• Provided data
--------------------------------------------------

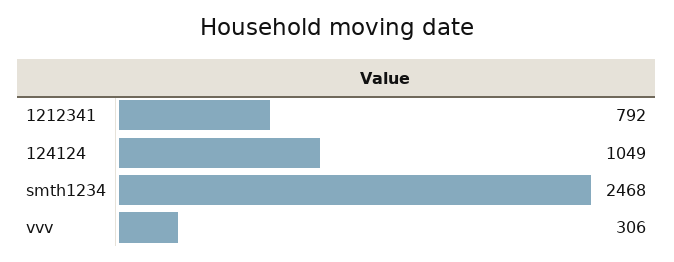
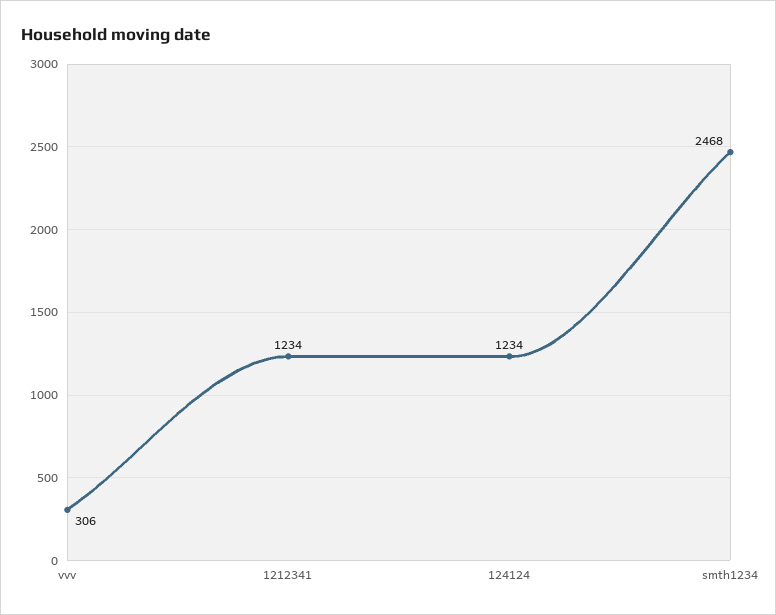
1212341: 792 -> 1234
124124: 1049 -> 1234

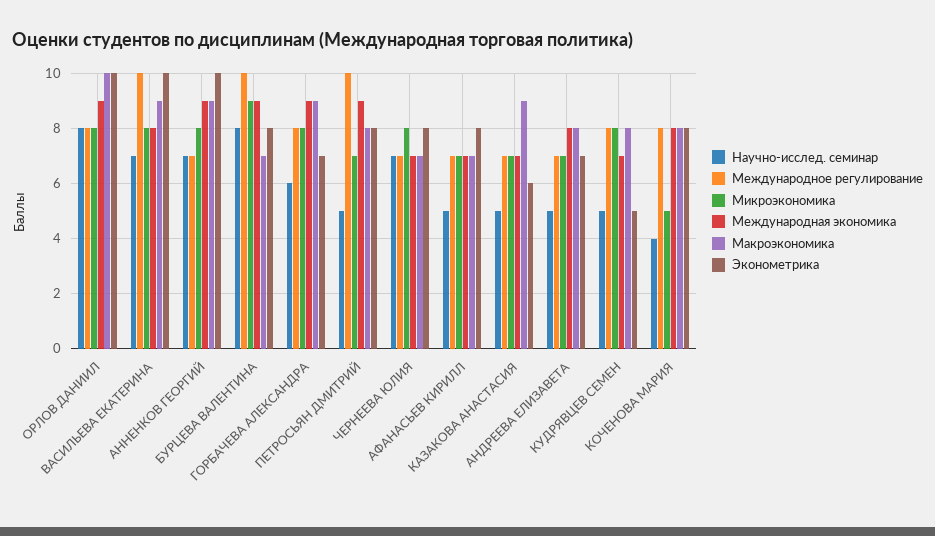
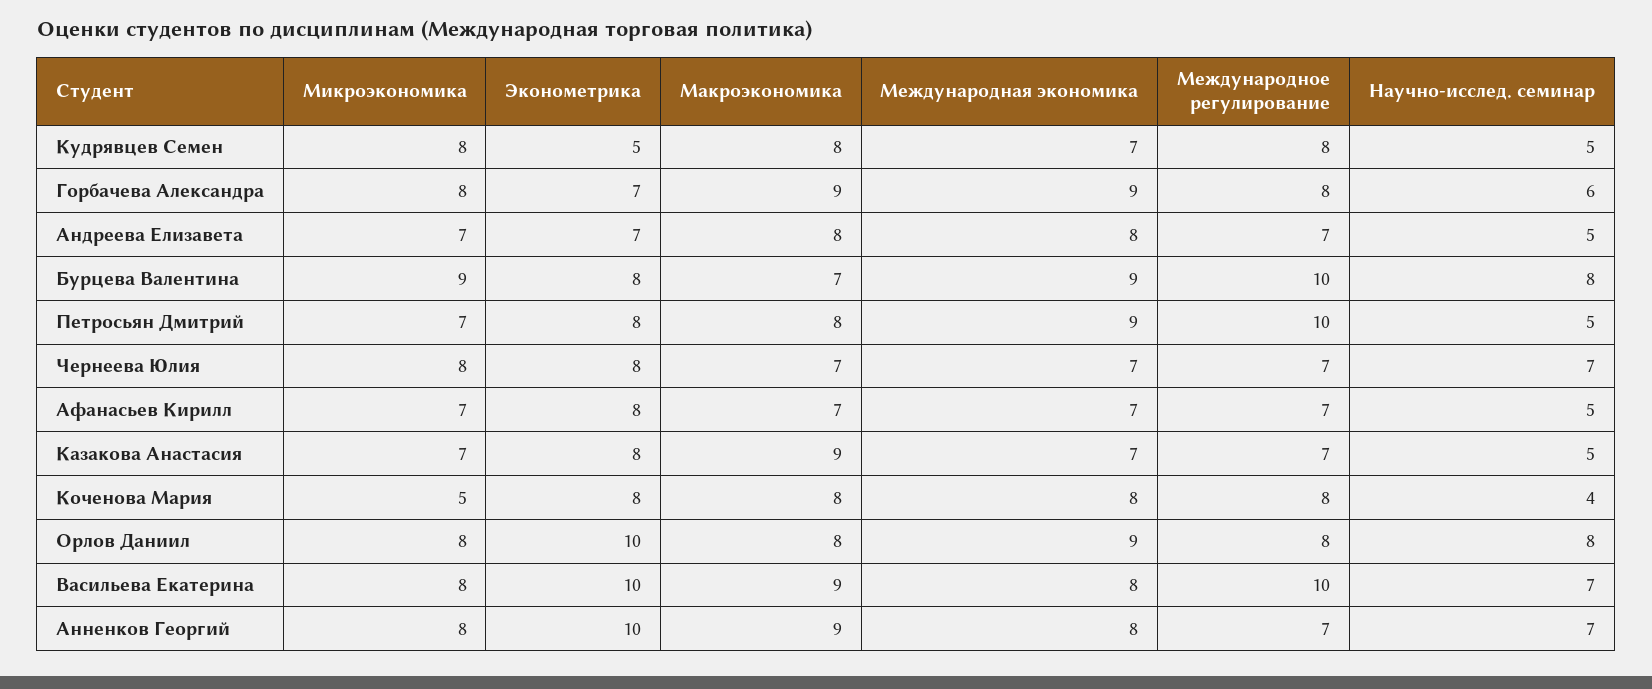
Макроэкономика, ОРЛОВ ДАНИИЛ: 10 -> 8
Международная экономика, АННЕНКОВ ГЕОРГИЙ: 9 -> 8
Эконометрика, КАЗАКОВА АНАСТАСИЯ: 6 -> 8

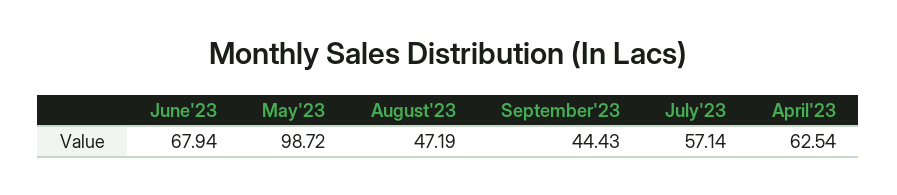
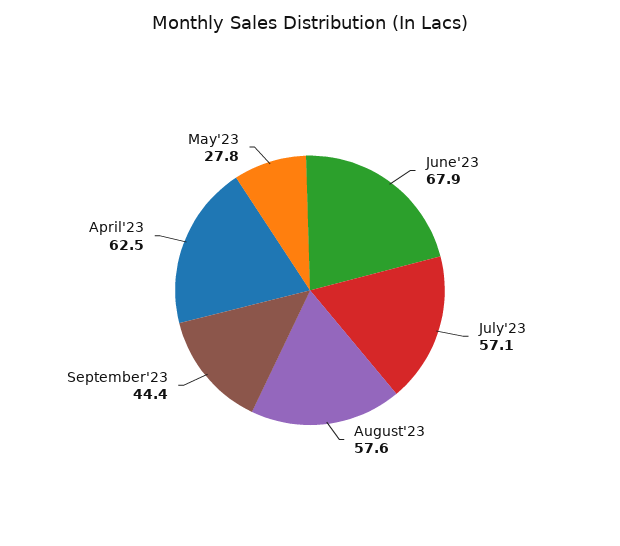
May'23: 98.72 -> 27.8
August'23: 47.19 -> 57.6

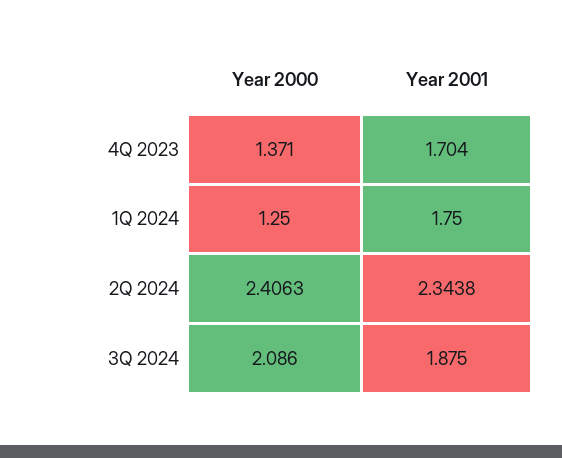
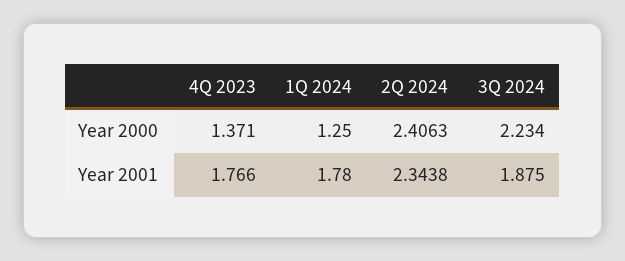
Year 2001, 4Q 2023: 1.704 -> 1.766
Year 2001, 1Q 2024: 1.75 -> 1.78
Year 2000, 3Q 2024: 2.086 -> 2.234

--------------------------------------------------

• What this task involves
Find all lines holding the word "Year" in the records above and copy them.

• Answer box
Year 2001, 4Q 2023: 1.704 -> 1.766
Year 2001, 1Q 2024: 1.75 -> 1.78
Year 2000, 3Q 2024: 2.086 -> 2.234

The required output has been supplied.